Spooner Generations

Descendants of John SPOONER

Notes


2. John SPOONER

Portrait of John Spooner, 1763
by John Singleton Copley, 1738-1815

Oil on Canvas, 30 x 25 3/4 in. (76.2 x 65.4 cm)
Signed and dated at lower right; J. S. Copley/Pinx 1763
Bequest of Nancy Susan Reynolds

The merchant John Spooner sat for this portrait one year after his second marriage to Margaret Oliver, whose family was one of the wealthiest and most influential in Boston. Her father, Andrew Oliver (1706-1774), served as Secretary of Massachusetts from 1756 to 1771, and then as Lieutenant Governor under his brother-in-law Thomas Hutchenson (1711-1780), the last royal governor of the colony. Born in 1728, John Spooner was the son of John and Elizabeth Wells Spooner. His first wife was Hannah, the eldest daughter of John Jones of Boston, whom he married in 1756.1 This portrait was probably precipitated by John Spooner's marriage to Margaret Oliver in 1762 or by the birth of their son the following year.

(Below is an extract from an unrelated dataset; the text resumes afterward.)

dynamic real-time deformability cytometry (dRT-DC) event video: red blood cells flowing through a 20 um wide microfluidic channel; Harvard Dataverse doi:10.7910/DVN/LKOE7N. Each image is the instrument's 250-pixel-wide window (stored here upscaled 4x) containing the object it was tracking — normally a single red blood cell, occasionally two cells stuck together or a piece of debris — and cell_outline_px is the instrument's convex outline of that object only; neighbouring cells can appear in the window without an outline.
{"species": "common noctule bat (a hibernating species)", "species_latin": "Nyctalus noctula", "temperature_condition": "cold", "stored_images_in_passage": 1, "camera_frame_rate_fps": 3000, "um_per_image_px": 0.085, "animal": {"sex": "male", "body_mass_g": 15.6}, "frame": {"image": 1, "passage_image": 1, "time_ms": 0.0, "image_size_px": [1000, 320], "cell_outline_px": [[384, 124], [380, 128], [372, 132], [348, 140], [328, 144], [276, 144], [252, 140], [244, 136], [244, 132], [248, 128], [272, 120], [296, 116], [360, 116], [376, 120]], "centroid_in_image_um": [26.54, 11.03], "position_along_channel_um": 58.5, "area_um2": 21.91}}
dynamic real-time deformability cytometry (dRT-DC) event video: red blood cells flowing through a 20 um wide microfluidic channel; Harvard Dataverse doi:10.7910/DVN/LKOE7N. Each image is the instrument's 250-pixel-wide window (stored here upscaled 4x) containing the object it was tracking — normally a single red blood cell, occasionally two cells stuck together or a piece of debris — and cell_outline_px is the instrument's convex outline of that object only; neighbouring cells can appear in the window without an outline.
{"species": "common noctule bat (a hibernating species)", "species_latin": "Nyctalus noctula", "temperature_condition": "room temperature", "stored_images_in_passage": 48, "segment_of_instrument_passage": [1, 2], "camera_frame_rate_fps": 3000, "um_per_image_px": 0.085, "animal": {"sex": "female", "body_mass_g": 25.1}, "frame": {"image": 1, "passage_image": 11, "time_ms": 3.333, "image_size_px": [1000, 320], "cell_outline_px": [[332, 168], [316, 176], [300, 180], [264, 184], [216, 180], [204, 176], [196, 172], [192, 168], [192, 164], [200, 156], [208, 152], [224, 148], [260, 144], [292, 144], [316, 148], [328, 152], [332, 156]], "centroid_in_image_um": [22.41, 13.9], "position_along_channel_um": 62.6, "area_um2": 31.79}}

Like the majority of Copley's sitters, John Spooner was a Congregationalist and had a median income of one hundred to five hundred pounds per year. He was also a High Tory and therefore shared political sympathies with the Oliver family, who by the mid-1760s, had begun to receive threats from the radicals.


10. Andrew SPOONER

[spooner.FTW]

"Andrew Spooner was educated in England, returned to America, and married Ann Howard in Newport, Rhode Island, June 16, 1787. The had a daughter. . .and a son . . . Andrew Spooner's wife Ann died in 1791, and in 1798 he married Elizabeth Sparhawk, who died in 1800 . . ." Letter from Andrew Oliver, Jr., Director, Museum Program, National Endowment for the Arts, Washington, C. C., to Barbara Millhouse, October 27, 1987.


Bathsheba RUGGLES

[spooner.FTW]

Memoirs of the Leonard, Thompson and Haskell Families Author: Caroline Goodenough

Dea. Roger and Joanna Haskell had seven children; there was twenty years difference in the ages of the first and last of these. While the parsonage was being built, this family took as a boarder, Rev. Timothy Ruggles, who had to supply the glass and nails for his new home. This famous minister is so closely connected with our Haskell ancestors that we must digress from our story to speak of him and his twelve children, six of whom settled in the town of Hardwick of which Reverend Timothy was a promoter. His most famous son was Brigadier General Timothy Ruggles, Jr., a graduate of Harvard in 1736, who married Bathsheba Newcomb. Timothy, Jr., once as a practical joke succeeded in getting a law passed "that all men who owned swine should have their noses ringed." He became a noted Tory leader and was a member of the Mandamus Council in 1774. He was obliged to escape to Halifax, where his sons followed him into exile. His daughters married men on the side of the Colonists and never saw their father again. Timothy's property was confiscated, but this was a small calamity beside the heavy tidings which came to him in Halifax that his beautiful married daughter, Bathsheba Spooner, named for her mother, had been hung in 1778 for complicity in the murder of her husband through love for another man. Bathsheba was the last woman hung in Massachusetts, and is buried on the beautiful Andrew Green Estate near Worcester. Her grandfather, the old Rochester minister, Timethy Ruggles, Sr., had happily died ten years before this tragedy occured.